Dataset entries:
========================================================================

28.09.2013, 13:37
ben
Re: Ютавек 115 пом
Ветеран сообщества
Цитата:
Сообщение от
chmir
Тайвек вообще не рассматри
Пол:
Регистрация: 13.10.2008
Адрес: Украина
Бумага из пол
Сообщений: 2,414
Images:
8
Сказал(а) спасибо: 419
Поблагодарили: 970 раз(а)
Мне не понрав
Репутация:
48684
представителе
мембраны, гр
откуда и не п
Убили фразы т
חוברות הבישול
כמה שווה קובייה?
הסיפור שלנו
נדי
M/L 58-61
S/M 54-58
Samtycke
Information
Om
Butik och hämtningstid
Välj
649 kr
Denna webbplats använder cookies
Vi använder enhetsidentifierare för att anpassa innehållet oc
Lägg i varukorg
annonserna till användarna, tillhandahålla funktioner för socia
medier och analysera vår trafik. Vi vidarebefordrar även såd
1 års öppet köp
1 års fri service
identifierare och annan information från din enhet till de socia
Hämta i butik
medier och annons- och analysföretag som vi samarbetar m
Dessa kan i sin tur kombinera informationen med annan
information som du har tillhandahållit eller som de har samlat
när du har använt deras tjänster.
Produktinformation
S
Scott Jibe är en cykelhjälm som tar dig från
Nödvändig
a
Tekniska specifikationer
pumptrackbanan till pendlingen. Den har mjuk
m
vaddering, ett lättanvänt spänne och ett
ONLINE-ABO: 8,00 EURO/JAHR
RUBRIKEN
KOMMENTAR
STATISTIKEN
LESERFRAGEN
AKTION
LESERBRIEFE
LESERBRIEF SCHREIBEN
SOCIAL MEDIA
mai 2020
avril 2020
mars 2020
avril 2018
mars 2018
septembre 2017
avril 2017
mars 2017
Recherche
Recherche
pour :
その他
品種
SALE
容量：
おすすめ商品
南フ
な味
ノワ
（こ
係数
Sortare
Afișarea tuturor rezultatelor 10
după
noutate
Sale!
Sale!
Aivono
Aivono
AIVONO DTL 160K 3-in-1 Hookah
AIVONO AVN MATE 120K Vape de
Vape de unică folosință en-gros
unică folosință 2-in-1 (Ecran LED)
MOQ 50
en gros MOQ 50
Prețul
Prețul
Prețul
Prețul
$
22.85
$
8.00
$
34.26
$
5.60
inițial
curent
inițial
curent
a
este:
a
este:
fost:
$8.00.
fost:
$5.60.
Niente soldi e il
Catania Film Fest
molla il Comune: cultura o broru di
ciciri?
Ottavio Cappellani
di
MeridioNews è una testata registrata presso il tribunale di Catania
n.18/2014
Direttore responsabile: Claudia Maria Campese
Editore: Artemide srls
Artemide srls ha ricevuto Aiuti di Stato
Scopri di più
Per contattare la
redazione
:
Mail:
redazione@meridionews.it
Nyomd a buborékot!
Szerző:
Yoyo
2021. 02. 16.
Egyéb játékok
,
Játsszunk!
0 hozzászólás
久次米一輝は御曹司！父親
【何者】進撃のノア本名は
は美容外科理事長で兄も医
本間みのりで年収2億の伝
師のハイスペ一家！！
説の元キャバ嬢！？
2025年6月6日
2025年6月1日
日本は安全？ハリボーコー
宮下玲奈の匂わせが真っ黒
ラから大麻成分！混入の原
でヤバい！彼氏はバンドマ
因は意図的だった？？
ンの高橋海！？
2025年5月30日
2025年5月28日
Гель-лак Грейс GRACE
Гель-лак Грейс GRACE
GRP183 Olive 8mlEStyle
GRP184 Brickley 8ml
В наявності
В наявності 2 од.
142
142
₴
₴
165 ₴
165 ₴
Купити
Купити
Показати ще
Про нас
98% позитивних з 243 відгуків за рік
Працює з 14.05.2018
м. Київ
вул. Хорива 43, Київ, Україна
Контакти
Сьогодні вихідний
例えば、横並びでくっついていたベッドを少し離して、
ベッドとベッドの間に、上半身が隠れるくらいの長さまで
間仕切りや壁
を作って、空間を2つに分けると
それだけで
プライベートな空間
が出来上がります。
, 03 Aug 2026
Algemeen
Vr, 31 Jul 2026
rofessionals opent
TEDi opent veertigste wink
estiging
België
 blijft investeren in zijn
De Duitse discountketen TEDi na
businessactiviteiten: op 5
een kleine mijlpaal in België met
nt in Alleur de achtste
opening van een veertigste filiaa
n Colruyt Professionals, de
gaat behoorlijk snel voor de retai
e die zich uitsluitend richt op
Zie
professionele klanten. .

========================================================================

### Task item:
The output is every entry, printed exactly as it reads.

### Solution to the problem:
28.09.2013, 13:37
ben
Re: Ютавек 115 пом
Ветеран сообщества
Цитата:
Сообщение от
chmir
Тайвек вообще не рассматри
Пол:
Регистрация: 13.10.2008
Адрес: Украина
Бумага из пол
Сообщений: 2,414
Images:
8
Сказал(а) спасибо: 419
Поблагодарили: 970 раз(а)
Мне не понрав
Репутация:
48684
представителе
мембраны, гр
откуда и не п
Убили фразы т
חוברות הבישול
כמה שווה קובייה?
הסיפור שלנו
נדי
M/L 58-61
S/M 54-58
Samtycke
Information
Om
Butik och hämtningstid
Välj
649 kr
Denna webbplats använder cookies
Vi använder enhetsidentifierare för att anpassa innehållet oc
Lägg i varukorg
annonserna till användarna, tillhandahålla funktioner för socia
medier och analysera vår trafik. Vi vidarebefordrar även såd
1 års öppet köp
1 års fri service
identifierare och annan information från din enhet till de socia
Hämta i butik
medier och annons- och analysföretag som vi samarbetar m
Dessa kan i sin tur kombinera informationen med annan
information som du har tillhandahållit eller som de har samlat
när du har använt deras tjänster.
Produktinformation
S
Scott Jibe är en cykelhjälm som tar dig från
Nödvändig
a
Tekniska specifikationer
pumptrackbanan till pendlingen. Den har mjuk
m
vaddering, ett lättanvänt spänne och ett
ONLINE-ABO: 8,00 EURO/JAHR
RUBRIKEN
KOMMENTAR
STATISTIKEN
LESERFRAGEN
AKTION
LESERBRIEFE
LESERBRIEF SCHREIBEN
SOCIAL MEDIA
mai 2020
avril 2020
mars 2020
avril 2018
mars 2018
septembre 2017
avril 2017
mars 2017
Recherche
Recherche
pour :
その他
品種
SALE
容量：
おすすめ商品
南フ
な味
ノワ
（こ
係数
Sortare
Afișarea tuturor rezultatelor 10
după
noutate
Sale!
Sale!
Aivono
Aivono
AIVONO DTL 160K 3-in-1 Hookah
AIVONO AVN MATE 120K Vape de
Vape de unică folosință en-gros
unică folosință 2-in-1 (Ecran LED)
MOQ 50
en gros MOQ 50
Prețul
Prețul
Prețul
Prețul
$
22.85
$
8.00
$
34.26
$
5.60
inițial
curent
inițial
curent
a
este:
a
este:
fost:
$8.00.
fost:
$5.60.
Niente soldi e il
Catania Film Fest
molla il Comune: cultura o broru di
ciciri?
Ottavio Cappellani
di
MeridioNews è una testata registrata presso il tribunale di Catania
n.18/2014
Direttore responsabile: Claudia Maria Campese
Editore: Artemide srls
Artemide srls ha ricevuto Aiuti di Stato
Scopri di più
Per contattare la
redazione
:
Mail:
redazione@meridionews.it
Nyomd a buborékot!
Szerző:
Yoyo
2021. 02. 16.
Egyéb játékok
,
Játsszunk!
0 hozzászólás
久次米一輝は御曹司！父親
【何者】進撃のノア本名は
は美容外科理事長で兄も医
本間みのりで年収2億の伝
師のハイスペ一家！！
説の元キャバ嬢！？
2025年6月6日
2025年6月1日
日本は安全？ハリボーコー
宮下玲奈の匂わせが真っ黒
ラから大麻成分！混入の原
でヤバい！彼氏はバンドマ
因は意図的だった？？
ンの高橋海！？
2025年5月30日
2025年5月28日
Гель-лак Грейс GRACE
Гель-лак Грейс GRACE
GRP183 Olive 8mlEStyle
GRP184 Brickley 8ml
В наявності
В наявності 2 од.
142
142
₴
₴
165 ₴
165 ₴
Купити
Купити
Показати ще
Про нас
98% позитивних з 243 відгуків за рік
Працює з 14.05.2018
м. Київ
вул. Хорива 43, Київ, Україна
Контакти
Сьогодні вихідний
例えば、横並びでくっついていたベッドを少し離して、
ベッドとベッドの間に、上半身が隠れるくらいの長さまで
間仕切りや壁
を作って、空間を2つに分けると
それだけで
プライベートな空間
が出来上がります。
, 03 Aug 2026
Algemeen
Vr, 31 Jul 2026
rofessionals opent
TEDi opent veertigste wink
estiging
België
 blijft investeren in zijn
De Duitse discountketen TEDi na
businessactiviteiten: op 5
een kleine mijlpaal in België met
nt in Alleur de achtste
opening van een veertigste filiaa
n Colruyt Professionals, de
gaat behoorlijk snel voor de retai
e die zich uitsluitend richt op
Zie
professionele klanten. .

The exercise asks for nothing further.